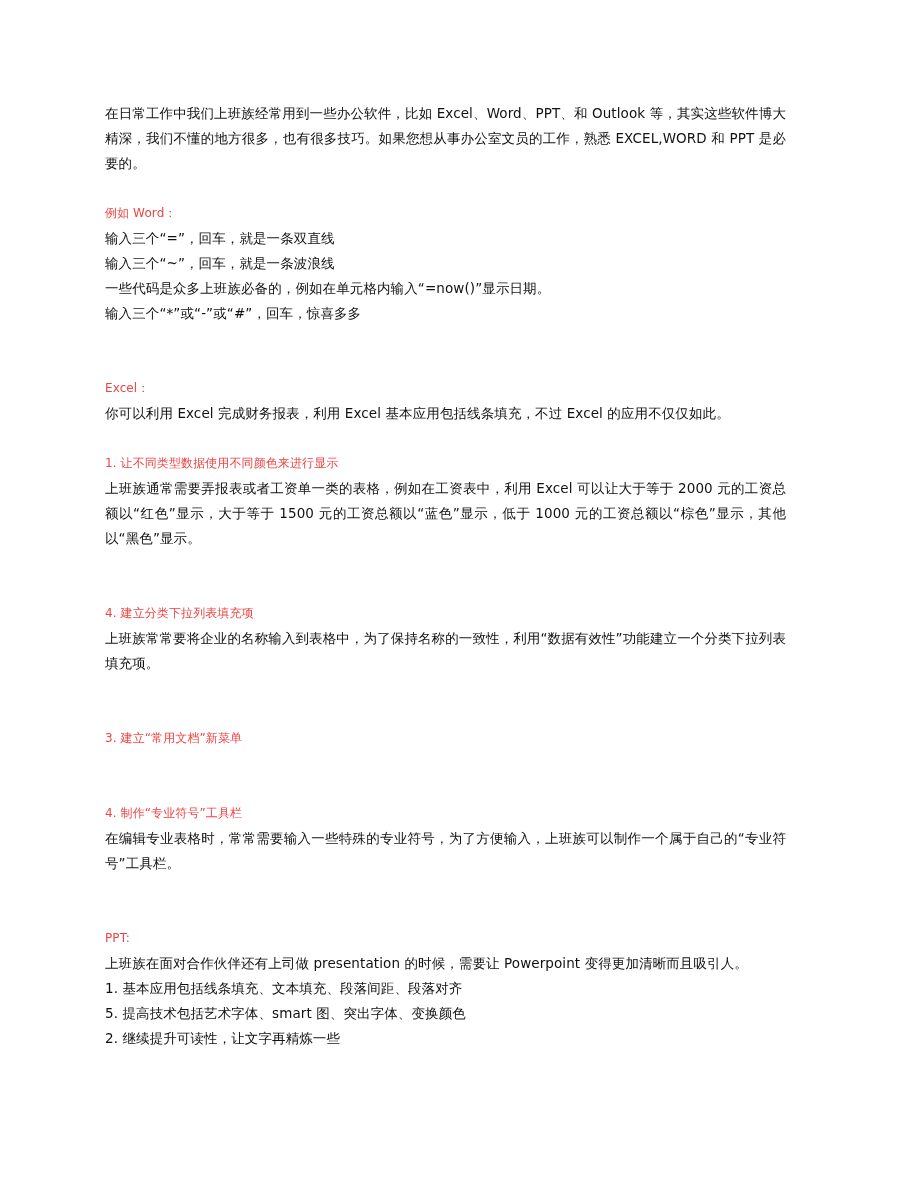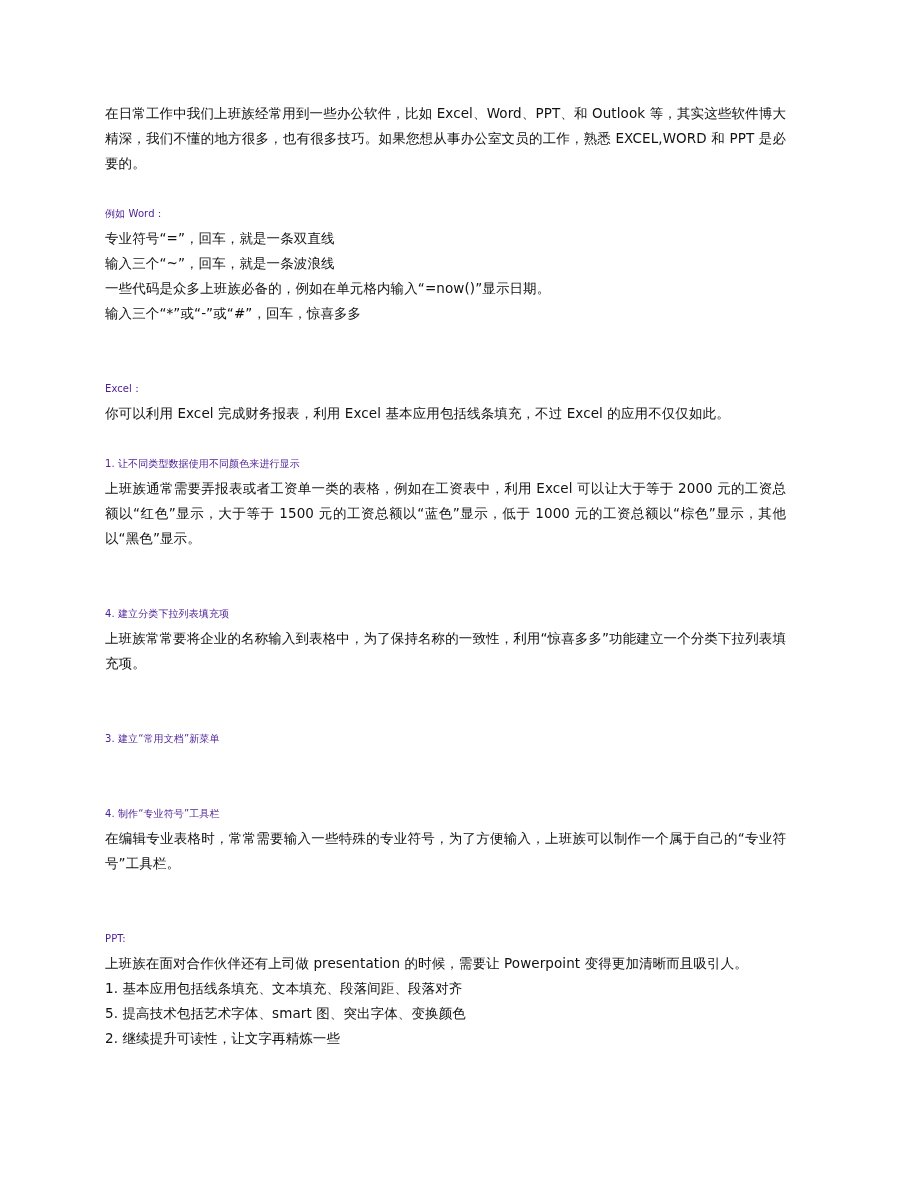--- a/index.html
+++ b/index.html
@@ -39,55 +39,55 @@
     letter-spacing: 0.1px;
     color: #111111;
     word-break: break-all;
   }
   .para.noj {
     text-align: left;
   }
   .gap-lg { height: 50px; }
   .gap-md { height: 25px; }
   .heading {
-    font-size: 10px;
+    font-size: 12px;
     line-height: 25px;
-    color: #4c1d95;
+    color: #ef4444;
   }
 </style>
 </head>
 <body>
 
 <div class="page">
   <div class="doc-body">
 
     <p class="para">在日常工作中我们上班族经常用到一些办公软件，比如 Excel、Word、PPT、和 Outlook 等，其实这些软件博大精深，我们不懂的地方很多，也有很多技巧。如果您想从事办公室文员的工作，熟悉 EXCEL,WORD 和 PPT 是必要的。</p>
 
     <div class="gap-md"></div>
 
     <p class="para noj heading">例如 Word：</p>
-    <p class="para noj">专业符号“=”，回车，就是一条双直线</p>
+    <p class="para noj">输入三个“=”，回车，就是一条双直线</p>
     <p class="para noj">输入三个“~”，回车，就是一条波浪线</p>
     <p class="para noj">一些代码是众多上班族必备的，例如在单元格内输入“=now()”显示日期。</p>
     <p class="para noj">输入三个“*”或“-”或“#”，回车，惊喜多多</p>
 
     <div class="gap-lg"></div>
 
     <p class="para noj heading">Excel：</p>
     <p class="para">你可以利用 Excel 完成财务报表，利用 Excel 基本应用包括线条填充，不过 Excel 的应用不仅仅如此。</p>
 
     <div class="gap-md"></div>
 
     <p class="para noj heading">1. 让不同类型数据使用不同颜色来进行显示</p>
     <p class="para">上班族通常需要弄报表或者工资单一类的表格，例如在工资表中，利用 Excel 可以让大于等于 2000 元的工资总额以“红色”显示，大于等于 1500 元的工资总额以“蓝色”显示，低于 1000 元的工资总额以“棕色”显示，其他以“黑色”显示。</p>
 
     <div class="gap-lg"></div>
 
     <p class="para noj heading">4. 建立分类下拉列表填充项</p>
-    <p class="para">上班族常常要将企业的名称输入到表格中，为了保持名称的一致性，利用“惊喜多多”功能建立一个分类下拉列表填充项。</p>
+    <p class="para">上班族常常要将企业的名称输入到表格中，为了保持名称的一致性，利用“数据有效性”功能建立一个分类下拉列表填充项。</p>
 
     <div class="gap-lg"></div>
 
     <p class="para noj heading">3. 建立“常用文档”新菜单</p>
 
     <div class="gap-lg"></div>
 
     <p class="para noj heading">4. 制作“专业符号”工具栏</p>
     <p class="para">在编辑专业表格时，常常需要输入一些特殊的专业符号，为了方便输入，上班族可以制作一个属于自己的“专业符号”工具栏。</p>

==================================================

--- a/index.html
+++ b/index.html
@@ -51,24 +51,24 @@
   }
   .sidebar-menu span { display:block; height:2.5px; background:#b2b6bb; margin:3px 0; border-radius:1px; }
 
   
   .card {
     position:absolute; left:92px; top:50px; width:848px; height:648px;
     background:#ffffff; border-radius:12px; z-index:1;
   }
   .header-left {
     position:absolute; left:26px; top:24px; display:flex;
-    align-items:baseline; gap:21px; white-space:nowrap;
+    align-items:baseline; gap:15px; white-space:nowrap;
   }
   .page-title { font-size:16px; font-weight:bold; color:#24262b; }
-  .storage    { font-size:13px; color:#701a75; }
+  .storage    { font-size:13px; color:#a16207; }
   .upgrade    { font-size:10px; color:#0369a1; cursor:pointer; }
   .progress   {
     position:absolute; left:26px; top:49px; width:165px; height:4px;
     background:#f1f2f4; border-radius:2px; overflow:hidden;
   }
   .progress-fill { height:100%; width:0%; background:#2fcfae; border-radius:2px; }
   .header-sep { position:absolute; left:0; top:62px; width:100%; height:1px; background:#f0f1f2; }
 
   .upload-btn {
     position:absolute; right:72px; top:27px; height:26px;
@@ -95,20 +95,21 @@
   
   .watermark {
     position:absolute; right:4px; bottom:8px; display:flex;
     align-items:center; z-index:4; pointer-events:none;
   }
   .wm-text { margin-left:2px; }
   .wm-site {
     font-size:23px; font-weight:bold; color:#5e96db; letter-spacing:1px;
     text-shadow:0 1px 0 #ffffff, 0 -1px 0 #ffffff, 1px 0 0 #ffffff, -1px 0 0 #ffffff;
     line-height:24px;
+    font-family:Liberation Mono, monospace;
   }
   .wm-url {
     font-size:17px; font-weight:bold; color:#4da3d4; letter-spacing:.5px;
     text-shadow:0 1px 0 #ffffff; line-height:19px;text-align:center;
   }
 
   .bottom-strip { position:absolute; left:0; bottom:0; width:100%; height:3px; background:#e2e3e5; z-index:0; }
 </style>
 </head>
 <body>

==================================================

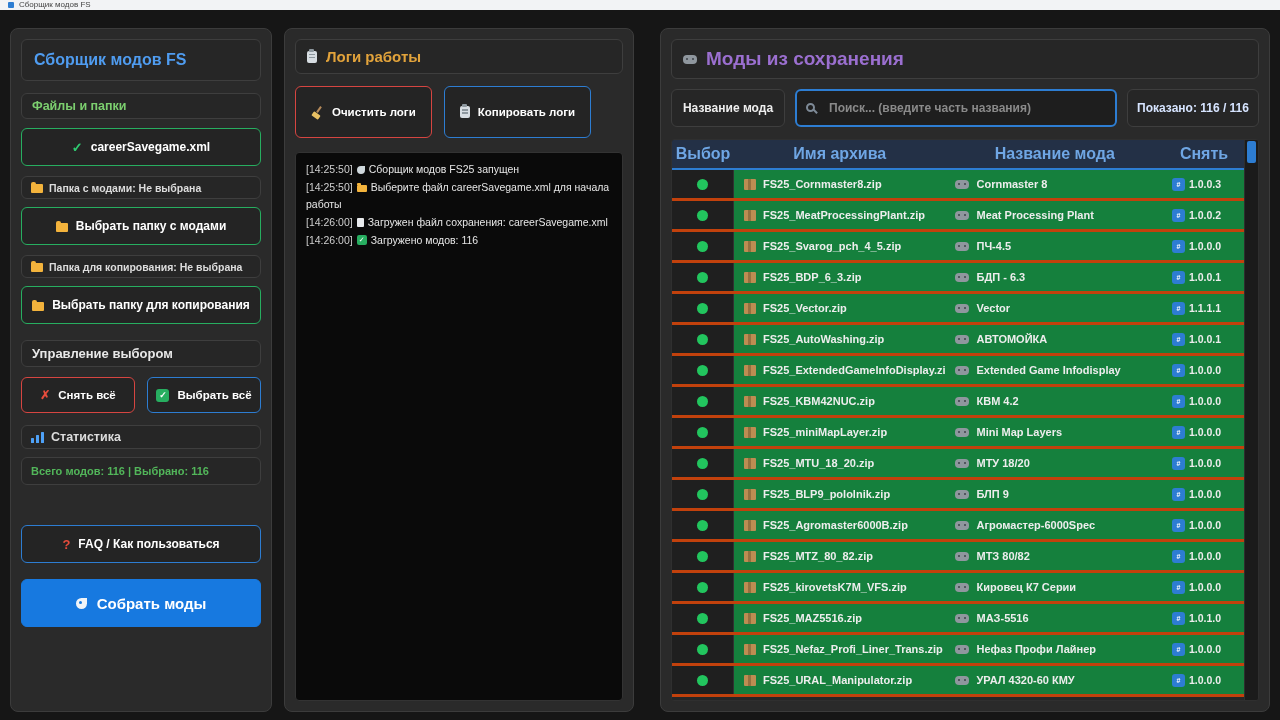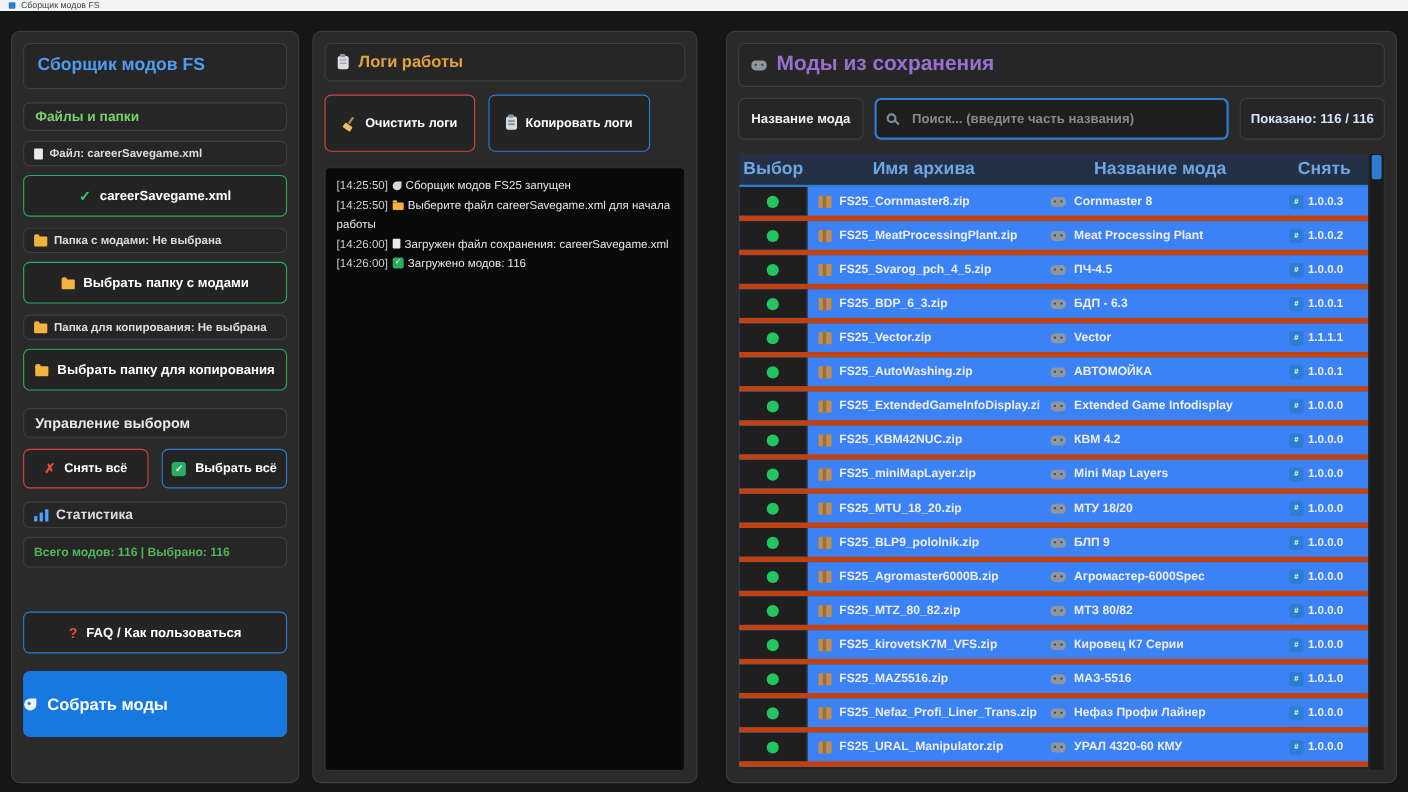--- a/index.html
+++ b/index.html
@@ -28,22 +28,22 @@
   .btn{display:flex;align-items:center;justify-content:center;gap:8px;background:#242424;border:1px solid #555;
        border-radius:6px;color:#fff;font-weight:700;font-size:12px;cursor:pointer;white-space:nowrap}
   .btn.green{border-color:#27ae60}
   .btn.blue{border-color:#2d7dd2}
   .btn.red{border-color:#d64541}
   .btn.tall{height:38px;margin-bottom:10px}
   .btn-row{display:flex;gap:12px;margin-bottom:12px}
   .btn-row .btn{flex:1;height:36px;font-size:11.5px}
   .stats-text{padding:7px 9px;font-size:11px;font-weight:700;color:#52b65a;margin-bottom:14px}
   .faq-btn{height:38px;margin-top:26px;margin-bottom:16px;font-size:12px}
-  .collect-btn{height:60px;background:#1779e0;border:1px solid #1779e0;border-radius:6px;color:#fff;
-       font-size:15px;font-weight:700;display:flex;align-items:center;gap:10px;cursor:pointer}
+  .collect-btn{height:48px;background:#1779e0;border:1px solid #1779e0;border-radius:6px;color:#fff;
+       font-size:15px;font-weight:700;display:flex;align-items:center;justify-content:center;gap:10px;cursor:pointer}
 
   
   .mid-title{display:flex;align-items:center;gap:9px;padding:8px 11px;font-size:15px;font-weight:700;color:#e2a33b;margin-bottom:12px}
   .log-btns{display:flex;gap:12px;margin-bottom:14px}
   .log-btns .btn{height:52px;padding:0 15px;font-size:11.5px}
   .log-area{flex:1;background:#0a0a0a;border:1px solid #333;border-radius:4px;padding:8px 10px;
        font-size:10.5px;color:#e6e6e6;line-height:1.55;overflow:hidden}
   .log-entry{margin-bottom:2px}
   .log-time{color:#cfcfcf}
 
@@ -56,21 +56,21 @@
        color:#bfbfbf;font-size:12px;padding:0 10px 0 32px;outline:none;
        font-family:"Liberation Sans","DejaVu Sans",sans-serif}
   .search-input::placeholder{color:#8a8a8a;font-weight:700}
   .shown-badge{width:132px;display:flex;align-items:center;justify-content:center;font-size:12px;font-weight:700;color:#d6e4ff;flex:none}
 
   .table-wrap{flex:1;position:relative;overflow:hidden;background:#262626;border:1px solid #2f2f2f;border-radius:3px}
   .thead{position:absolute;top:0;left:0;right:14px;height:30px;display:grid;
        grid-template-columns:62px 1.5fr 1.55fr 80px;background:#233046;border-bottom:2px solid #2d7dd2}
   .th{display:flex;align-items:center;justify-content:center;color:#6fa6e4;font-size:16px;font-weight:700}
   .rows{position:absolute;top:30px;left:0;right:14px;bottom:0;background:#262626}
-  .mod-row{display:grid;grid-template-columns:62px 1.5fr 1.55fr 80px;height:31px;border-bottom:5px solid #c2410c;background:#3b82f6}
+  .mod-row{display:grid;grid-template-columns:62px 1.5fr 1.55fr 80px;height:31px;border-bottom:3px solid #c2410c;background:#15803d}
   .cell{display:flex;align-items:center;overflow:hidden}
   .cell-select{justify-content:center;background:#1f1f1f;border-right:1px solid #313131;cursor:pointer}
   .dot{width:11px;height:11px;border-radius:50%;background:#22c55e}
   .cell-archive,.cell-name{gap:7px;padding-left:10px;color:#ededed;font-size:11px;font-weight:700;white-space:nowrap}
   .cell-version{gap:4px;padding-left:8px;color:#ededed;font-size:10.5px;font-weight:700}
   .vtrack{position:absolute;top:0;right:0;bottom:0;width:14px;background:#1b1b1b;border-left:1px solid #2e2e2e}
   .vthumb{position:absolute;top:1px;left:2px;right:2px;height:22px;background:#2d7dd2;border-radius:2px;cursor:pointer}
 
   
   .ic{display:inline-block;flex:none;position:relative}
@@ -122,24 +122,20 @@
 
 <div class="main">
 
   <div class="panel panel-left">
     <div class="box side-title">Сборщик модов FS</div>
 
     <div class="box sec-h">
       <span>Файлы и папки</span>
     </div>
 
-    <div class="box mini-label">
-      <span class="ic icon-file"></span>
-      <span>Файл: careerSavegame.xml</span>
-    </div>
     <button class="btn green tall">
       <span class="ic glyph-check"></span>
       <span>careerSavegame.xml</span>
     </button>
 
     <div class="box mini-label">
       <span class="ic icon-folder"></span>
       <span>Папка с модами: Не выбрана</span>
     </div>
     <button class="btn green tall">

==================================================

The answer should be one number: how many lines of the data above contain "icon".

2